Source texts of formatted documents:
BEGIN
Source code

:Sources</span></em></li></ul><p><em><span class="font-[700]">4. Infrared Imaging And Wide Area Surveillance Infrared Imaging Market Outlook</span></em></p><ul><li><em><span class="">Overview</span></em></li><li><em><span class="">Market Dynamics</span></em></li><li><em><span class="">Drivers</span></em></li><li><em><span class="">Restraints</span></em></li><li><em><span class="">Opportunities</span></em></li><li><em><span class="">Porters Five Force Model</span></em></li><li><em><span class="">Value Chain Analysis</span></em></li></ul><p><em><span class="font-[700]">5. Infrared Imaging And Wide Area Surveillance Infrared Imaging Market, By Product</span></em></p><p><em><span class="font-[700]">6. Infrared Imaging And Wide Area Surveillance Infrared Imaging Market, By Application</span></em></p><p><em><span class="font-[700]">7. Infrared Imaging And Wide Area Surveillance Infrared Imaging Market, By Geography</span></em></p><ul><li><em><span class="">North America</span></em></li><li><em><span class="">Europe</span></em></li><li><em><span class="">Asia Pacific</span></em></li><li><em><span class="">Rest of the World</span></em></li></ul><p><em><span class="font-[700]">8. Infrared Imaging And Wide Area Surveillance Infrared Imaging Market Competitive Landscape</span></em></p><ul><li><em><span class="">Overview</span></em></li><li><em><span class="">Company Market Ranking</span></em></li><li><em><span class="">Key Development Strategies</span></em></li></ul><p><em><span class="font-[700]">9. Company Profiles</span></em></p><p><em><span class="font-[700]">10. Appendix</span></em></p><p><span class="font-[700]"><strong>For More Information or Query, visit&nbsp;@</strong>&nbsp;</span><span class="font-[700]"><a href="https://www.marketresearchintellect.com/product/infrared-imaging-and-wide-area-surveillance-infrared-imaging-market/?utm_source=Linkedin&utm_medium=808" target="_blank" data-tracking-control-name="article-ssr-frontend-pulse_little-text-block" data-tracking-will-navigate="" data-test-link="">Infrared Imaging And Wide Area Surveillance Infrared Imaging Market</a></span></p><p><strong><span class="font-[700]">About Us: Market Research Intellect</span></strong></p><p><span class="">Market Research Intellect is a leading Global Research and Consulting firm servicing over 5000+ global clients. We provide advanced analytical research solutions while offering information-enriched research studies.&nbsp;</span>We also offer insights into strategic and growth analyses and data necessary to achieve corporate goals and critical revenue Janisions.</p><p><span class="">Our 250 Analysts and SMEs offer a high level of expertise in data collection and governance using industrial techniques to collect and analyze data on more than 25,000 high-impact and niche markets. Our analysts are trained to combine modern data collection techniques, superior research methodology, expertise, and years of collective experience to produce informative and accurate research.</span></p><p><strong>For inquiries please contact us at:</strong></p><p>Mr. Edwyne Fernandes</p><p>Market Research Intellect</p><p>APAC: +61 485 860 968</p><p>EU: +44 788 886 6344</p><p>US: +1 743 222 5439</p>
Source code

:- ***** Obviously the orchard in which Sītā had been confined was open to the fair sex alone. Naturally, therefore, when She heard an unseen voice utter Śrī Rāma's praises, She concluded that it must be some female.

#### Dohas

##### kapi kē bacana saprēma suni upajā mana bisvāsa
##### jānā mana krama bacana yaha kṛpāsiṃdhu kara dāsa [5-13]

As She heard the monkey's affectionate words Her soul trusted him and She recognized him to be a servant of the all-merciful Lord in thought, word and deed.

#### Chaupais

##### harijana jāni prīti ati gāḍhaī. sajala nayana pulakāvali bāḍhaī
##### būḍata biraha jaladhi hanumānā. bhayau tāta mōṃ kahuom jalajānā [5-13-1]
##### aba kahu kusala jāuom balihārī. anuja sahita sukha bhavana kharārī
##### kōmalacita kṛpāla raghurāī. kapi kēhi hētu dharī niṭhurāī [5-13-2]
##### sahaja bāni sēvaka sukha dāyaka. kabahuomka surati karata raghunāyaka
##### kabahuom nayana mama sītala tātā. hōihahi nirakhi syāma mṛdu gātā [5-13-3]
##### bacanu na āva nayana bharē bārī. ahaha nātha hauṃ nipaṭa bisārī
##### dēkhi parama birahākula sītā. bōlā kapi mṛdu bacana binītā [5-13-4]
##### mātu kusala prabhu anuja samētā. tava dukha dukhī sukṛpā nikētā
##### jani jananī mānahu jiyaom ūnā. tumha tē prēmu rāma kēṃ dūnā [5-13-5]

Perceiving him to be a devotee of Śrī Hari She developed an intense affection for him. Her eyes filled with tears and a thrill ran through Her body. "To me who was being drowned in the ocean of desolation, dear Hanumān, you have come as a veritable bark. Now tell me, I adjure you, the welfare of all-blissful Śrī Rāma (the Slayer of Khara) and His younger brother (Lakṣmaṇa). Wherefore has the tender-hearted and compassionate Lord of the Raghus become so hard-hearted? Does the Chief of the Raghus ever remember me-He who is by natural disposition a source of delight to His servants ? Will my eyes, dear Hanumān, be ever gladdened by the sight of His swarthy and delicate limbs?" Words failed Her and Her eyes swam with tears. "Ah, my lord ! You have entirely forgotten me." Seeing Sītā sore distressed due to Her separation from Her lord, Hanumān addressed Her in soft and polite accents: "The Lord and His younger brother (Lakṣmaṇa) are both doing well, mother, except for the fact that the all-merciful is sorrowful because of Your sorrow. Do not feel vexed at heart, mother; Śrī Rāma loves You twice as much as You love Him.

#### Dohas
END
All that belongs in your answer is the stretch of entries above from the line with "##### bacanu na" through the line with "##### jani jananī", printed exactly.

##### bacanu na āva nayana bharē bārī. ahaha nātha hauṃ nipaṭa bisārī
##### dēkhi parama birahākula sītā. bōlā kapi mṛdu bacana binītā [5-13-4]
##### mātu kusala prabhu anuja samētā. tava dukha dukhī sukṛpā nikētā
##### jani jananī mānahu jiyaom ūnā. tumha tē prēmu rāma kēṃ dūnā [5-13-5]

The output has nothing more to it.